Agile – adjective
able to move quickly and easily
quick, smart, and clever
If I were to write a blog post on each of the useful pieces of information in Smarter Faster Better: The Secrets of Being Productive in Life and Business, the new book by Charles Duhigg, well… that might take a while.
One of his gifts is that he is a great explainer. And also a great story teller. And both of those gifts make for some great reading.
So, here’s a piece of his insight.
I have read some about “Agile,” and know that “agile” is big. Bob Morris recently interviewed authors Ellen Auster and Lisa Hillenbrand, authors of the book Stragility: Excelling at Strategic Changes, a book that builds on this “agile” approach. (Read Bob’s blog post here).

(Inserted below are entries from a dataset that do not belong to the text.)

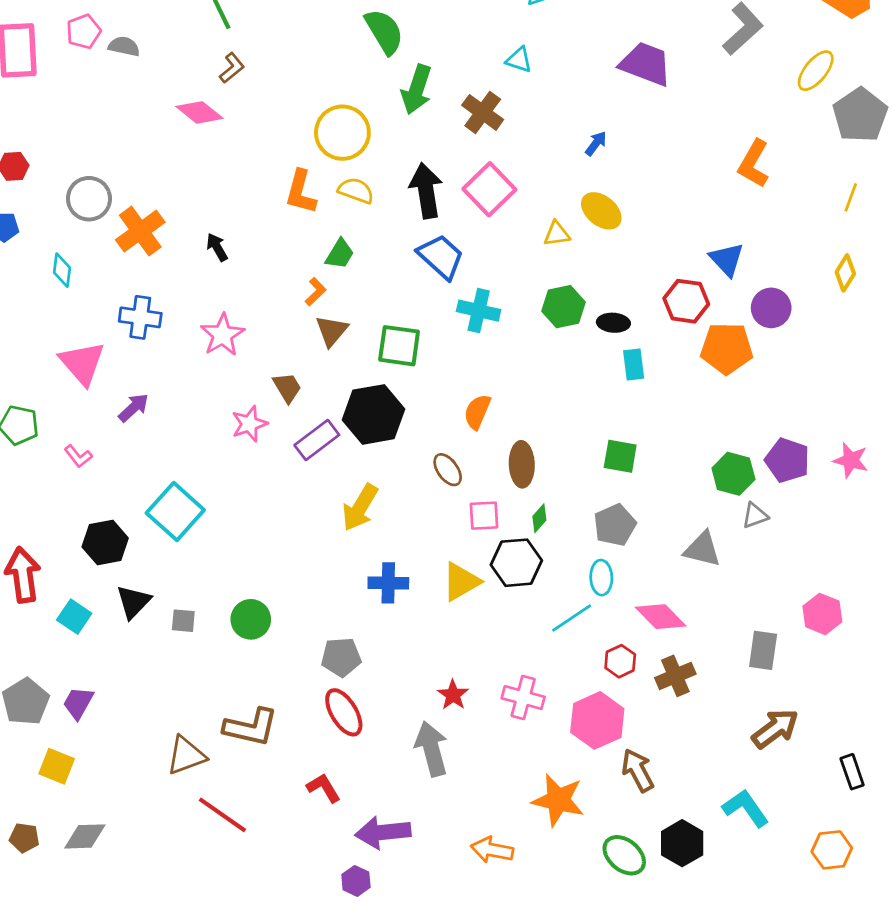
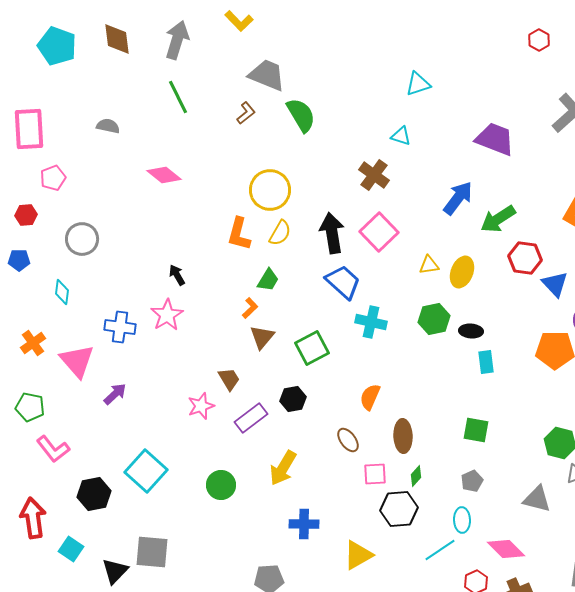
pink pentagon: (84, 32) -> (53, 178), moved
brown L-shape: (232, 68) -> (246, 113), moved
green arrow: (417, 89) -> (498, 219), moved, turned 39
blue arrow: (596, 143) -> (458, 198), size x1.8
yellow semicircle: (356, 191) -> (280, 233), turned 100
yellow ellipse: (601, 211) -> (462, 272), moved, turned 72
orange cross: (140, 231) -> (33, 343), moved, size x0.7
red hexagon: (686, 301) -> (525, 258), moved
pink star: (222, 335) -> (167, 315), moved
green square: (399, 346) -> (312, 348), turned -36
black hexagon: (373, 414) -> (293, 399), size x0.6
pink L-shape: (78, 456) -> (53, 449), moved, size x1.6
gray pentagon: (615, 525) -> (472, 481), size x0.7
yellow triangle: (461, 582) -> (358, 555), moved
black triangle: (133, 602) -> (115, 571), moved
green circle: (251, 619) -> (221, 485), moved
gray square: (183, 621) -> (152, 552), size x1.8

So, what is “Agile?” Here’s Mr. Duhigg’s short and clear summary of the Agile approach from his book:
In 2001, a group of computer programmers had gathered to write a set of principles, called the “Manifesto for Agile Software Development.” …The Agile methodology, as it came to be known, emphasized collaboration, frequent testing, rapid iteration, and pushing decision making to whoever was closest to a problem. It quickly revolutionized software development and now is the standard methodology among many tech firms.
Notice the elements:
- collaboration is central to the process
- frequent testing with rapid iteration
- and decision making is made by the person closest to the problem
But it is the simple dictionary definition that gives the “why” — agile means “able to move quickly and easily .” That is certainly the need in today’s business environment.